Hommes et femmes inégaux face à la maladie
Les deux sexes sont inégaux face à la maladie. Pourquoi? Quelques éléments de réponse.

En matière de santé, homme et femme sont différents. Tout comme devant la maladie. Ces observations méritent d'être connues.
A chacun sa prescription
D’un point de vue strictement organique, la femme n’est pas l’égale de l’homme. Poids, morphologie, métabolismes rénal et hépatique, fluctuations hormonales… Autant de facteurs susceptibles d’influer sur l’action d’un médicament. De même, les femmes sont davantage exposées aux effets secondaires que les hommes. Une vaste enquête menée en 2005 sur les effets de l’aspirine a abouti à des conclusions étonnantes : celle-ci n’aurait pas les mêmes vertus protectrices selon les sexes, mais aussi selon l’âge chez les femmes. Avant 65 ans, elle diminuerait le risque d’accident vasculaire cérébral (pas chez l’homme), mais ne présenterait un intérêt en prévention de l’infarctus que passé 65 ans.
Les scientifiques savent que le métabolisme des médicaments n’est pas le même chez l’homme et la femme — l’équilibre hormonal et la physiologie influant sur la façon dont l’organisme stocke et synthétise les substances médicamenteuses. Il est également admis que les femmes récupèrent plus facilement d’un accident vasculaire cérébral : leur cerveau sait mieux remplacer ses circuits neuronaux lésés. L’inégalité des sexes se manifeste, par ailleurs, dans la perception de la douleur comme dans la réaction aux traitements antalgiques.
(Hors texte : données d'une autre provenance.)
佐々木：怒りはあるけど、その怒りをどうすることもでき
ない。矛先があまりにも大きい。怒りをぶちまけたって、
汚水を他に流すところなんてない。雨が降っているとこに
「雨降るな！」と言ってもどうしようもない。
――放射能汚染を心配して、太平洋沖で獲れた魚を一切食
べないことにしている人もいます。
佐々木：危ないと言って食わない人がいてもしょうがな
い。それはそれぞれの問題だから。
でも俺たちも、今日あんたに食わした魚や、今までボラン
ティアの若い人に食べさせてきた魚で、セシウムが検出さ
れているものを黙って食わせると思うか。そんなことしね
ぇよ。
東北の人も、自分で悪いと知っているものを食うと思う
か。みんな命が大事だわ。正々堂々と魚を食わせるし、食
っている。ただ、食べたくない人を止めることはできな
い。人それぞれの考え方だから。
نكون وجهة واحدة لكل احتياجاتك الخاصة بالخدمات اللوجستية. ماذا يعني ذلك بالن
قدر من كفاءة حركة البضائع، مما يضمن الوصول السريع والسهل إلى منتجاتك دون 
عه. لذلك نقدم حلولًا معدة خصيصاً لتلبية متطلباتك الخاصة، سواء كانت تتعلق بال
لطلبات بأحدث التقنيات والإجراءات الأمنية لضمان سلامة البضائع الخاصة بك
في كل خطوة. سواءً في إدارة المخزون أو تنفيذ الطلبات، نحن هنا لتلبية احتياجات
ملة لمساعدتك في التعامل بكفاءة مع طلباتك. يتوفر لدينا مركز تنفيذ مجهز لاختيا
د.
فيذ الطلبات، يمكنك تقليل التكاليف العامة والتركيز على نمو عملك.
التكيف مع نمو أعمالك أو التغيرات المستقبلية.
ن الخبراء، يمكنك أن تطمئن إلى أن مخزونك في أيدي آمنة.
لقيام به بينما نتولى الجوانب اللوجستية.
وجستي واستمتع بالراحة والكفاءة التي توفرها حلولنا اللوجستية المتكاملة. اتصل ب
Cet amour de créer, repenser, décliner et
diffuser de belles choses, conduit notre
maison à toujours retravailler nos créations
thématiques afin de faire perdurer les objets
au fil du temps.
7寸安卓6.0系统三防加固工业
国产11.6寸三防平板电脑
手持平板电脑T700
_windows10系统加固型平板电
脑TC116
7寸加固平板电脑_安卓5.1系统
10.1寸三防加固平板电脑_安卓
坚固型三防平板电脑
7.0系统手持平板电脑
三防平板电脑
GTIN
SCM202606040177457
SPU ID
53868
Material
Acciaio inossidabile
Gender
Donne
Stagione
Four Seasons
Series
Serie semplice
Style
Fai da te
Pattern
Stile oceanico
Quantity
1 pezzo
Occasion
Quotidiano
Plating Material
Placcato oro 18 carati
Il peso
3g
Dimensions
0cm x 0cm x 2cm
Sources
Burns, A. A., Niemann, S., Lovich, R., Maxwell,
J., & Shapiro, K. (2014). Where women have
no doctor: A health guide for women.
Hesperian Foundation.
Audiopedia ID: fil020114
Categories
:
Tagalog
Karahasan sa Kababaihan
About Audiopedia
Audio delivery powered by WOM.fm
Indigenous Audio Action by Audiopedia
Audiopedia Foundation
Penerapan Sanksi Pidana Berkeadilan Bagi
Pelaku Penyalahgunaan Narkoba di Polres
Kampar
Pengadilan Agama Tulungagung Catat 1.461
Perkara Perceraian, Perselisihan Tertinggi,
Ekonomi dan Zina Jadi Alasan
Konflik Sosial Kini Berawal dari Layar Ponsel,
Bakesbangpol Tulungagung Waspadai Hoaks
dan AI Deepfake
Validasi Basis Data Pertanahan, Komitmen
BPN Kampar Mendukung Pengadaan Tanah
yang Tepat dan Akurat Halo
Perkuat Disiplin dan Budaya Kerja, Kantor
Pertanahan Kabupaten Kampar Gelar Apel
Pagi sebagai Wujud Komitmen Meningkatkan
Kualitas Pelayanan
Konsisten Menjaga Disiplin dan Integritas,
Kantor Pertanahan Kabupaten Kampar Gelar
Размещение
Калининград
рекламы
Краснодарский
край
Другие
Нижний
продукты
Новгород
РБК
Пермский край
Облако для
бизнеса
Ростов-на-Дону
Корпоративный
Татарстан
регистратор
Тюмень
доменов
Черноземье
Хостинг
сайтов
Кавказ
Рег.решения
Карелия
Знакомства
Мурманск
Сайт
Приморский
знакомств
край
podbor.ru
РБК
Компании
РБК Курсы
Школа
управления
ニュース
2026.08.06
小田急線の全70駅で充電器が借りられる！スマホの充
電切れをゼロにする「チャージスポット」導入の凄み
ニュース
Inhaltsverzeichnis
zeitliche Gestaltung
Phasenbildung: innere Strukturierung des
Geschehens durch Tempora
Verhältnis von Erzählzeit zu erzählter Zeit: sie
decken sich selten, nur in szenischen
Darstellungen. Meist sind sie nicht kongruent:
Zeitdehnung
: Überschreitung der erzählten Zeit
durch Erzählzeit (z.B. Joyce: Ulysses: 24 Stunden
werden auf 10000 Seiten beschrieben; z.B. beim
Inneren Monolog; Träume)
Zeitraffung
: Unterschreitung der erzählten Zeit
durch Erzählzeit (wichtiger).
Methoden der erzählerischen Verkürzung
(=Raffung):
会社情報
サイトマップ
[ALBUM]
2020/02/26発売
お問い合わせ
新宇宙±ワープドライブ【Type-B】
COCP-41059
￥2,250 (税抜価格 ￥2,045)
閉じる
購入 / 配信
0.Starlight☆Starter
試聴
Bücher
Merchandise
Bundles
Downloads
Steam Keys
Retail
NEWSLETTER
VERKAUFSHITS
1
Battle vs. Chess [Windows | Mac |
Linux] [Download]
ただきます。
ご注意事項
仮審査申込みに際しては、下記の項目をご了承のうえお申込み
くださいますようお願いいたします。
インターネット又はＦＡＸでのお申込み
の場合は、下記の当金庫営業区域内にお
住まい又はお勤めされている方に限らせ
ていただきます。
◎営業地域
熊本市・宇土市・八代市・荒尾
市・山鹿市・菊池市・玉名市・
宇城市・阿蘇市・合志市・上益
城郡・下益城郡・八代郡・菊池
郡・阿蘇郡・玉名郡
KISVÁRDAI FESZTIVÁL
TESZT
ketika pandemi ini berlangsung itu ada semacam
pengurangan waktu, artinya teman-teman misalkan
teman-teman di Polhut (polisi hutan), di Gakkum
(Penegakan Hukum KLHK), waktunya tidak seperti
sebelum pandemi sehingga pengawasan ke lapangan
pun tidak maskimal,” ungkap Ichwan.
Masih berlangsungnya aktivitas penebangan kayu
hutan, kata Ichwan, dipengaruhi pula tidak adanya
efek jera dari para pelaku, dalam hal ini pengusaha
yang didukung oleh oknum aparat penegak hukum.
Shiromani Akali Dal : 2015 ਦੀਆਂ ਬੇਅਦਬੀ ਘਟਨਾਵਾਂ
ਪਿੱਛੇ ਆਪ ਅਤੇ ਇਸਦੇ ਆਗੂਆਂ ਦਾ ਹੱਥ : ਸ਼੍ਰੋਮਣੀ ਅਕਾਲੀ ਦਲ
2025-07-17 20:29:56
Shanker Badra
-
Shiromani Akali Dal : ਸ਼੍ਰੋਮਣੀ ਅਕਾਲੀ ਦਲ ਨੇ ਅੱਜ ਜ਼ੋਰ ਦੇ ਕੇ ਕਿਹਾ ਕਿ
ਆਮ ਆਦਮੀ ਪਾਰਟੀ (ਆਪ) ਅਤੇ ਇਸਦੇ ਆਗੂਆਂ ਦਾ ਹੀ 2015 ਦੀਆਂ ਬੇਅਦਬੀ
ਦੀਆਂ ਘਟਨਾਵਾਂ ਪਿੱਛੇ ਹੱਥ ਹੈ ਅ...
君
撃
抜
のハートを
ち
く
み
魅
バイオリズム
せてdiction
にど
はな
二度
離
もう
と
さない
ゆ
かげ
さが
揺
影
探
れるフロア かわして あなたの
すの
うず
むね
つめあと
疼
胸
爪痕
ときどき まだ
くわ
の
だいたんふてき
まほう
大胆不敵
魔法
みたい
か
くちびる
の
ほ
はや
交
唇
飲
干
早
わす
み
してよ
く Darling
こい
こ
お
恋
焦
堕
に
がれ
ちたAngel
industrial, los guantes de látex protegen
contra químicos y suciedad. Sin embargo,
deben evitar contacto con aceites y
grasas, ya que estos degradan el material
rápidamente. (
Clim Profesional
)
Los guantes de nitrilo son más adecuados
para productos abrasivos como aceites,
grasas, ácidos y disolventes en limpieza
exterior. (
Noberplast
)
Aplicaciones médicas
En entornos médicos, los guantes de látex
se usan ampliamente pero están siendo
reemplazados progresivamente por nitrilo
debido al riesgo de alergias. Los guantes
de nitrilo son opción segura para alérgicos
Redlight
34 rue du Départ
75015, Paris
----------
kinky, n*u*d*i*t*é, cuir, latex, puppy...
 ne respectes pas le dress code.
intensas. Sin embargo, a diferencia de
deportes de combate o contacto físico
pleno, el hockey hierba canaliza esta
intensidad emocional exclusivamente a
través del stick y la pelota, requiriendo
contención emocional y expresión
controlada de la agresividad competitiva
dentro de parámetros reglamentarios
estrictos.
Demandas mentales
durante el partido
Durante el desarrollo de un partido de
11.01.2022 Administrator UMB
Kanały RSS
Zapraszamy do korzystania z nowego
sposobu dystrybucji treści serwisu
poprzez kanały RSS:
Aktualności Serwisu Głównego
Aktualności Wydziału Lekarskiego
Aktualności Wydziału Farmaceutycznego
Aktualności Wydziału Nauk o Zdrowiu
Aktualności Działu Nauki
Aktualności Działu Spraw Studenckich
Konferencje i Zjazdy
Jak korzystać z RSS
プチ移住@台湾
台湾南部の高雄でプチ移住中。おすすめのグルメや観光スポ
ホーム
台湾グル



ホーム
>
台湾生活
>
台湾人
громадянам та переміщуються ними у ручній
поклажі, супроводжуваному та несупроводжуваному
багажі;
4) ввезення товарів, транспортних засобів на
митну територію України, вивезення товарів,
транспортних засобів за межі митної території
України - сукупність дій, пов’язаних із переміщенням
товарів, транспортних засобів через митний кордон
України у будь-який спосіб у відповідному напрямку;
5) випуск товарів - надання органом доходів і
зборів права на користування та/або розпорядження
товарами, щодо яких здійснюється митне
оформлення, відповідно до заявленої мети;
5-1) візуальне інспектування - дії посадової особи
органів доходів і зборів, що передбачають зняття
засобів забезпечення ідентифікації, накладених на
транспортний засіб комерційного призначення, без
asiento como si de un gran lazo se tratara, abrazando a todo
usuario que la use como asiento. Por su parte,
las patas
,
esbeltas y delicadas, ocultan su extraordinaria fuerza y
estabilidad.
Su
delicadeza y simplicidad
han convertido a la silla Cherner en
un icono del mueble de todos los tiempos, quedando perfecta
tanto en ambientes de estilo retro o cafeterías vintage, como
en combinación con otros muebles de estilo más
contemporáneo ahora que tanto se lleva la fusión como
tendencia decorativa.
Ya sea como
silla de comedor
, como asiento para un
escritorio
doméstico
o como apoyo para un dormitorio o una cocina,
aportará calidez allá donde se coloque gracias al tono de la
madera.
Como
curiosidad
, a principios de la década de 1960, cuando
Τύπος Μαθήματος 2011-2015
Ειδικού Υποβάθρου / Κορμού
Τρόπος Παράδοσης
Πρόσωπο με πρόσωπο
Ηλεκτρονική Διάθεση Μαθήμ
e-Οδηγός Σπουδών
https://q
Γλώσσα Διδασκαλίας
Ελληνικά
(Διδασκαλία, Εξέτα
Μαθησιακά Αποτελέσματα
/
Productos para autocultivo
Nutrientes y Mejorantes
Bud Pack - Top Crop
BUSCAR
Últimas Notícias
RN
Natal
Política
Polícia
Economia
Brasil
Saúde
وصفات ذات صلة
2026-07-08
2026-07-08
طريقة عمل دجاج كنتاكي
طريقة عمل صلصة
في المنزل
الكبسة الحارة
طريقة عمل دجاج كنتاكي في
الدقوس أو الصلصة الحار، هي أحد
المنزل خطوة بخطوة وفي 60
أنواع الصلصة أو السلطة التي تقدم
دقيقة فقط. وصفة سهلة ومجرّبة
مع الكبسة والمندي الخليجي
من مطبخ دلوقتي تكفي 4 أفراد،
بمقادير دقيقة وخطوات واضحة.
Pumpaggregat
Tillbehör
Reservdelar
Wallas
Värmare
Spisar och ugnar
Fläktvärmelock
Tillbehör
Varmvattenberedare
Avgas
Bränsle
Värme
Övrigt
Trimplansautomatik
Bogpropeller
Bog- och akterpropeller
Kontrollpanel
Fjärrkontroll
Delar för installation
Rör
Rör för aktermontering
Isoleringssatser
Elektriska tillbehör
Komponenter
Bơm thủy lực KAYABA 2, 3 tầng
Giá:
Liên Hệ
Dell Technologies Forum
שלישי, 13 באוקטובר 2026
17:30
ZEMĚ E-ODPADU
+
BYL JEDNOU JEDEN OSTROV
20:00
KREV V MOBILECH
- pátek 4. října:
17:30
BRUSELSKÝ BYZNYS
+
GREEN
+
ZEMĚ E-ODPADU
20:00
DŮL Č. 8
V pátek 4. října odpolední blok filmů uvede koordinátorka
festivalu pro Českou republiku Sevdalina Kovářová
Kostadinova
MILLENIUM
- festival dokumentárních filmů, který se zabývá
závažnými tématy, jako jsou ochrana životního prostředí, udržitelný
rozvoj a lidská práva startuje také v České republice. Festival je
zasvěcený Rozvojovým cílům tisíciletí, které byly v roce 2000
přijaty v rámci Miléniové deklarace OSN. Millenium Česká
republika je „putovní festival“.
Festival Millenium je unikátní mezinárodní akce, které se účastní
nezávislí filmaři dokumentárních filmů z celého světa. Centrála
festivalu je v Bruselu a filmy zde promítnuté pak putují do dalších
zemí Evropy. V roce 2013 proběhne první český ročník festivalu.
De plus, les deux sexes n’ont pas le même rapport aux soins. Alors que les femmes n’hésitent pas à se rendre chez le médecin à titre préventif, les hommes ont tendance à attendre un stade plus avancé de la maladie pour consulter, augmentant ainsi le risque de mortalité. Les statistiques indiquent également que les accidents et les suicides sont plus fréquents dans la population masculine. En pratique, pourtant, ces interactions entre sexe et santé échappent encore souvent aux postulats de la médecine.
On ne vieillit pas de la même façon
L’espérance de vie des femmes étant supérieure à celle des hommes, de nombreuses pathologies liées à l’âge, telles que la démence sénile, sont étiquetées « maladies féminines ». Or le vieillissement n’est pas seul en cause ici : des études établissent une corrélation entre démence et œstrogènes. D’autres travaux de recherche ont mis en évidence un déclin des capacités cognitives après la ménopause, prouvant que le cerveau ne vieillit pas de la même façon selon le sexe.
La douleur en question
On serait tenté de croire que les femmes tolèrent mieux la douleur pour connaître celle de l’accouchement. La réalité est plus complexe ! La perception de la douleur diffère selon le sexe, tout comme la réaction aux antalgiques. Alors que l’on constate une élévation de la tension artérielle chez l’homme, le phénomène a tendance à s’inverser pour la femme, qui subit plutôt une accélération du rythme cardiaque.
D’après plusieurs expériences scientifiques, les femmes se révéleraient plus sensibles à certains types de stimuli douloureux. Soumises à une chaleur ou à une pression élevées, elles ont montré un seuil de tolérance inférieur à celui des hommes. Là encore, c’est la physiologie féminine qui serait en cause : les hormones peuvent influer sur le système nerveux et l’action des endorphines — ces substances inhibitrices de la douleur naturellement sécrétées par le cerveau.
A l’inverse, des études concluent que les hommes sont plus vulnérables à d’autres formes de douleur et moins efficacement soulagés par certains antalgiques de type paracétamol associé à des opiacés.
Les femmes deux fois plus sujettes à la dépression que les hommes !
C’est le résultat de la plus vaste enquête épidémiologique sur la dépression jamais réalisée en France, due à l’Institut national de prévention et d’éducation pour la santé (Inpes) en 2005. L’étude précise cependant qu’elles sont également plus enclines à consulter — la population masculine se montrant plus réticente à reconnaître des états d’addiction ou de mal-être qui permettent de repérer un épisode dépressif.
Le défi, pour les médecins, consiste donc à déceler cette maladie chez l’homme. Mais le choix du bon traitement est tout aussi crucial. La plupart des médicaments utilisés en psychiatrie sont stockés dans les tissus adipeux. La proportion de masse grasse étant supérieure chez la femme, celle-ci risque d’en subir plus tôt les effets secondaires. Une sexospécificité supplémentaire à ne pas négliger.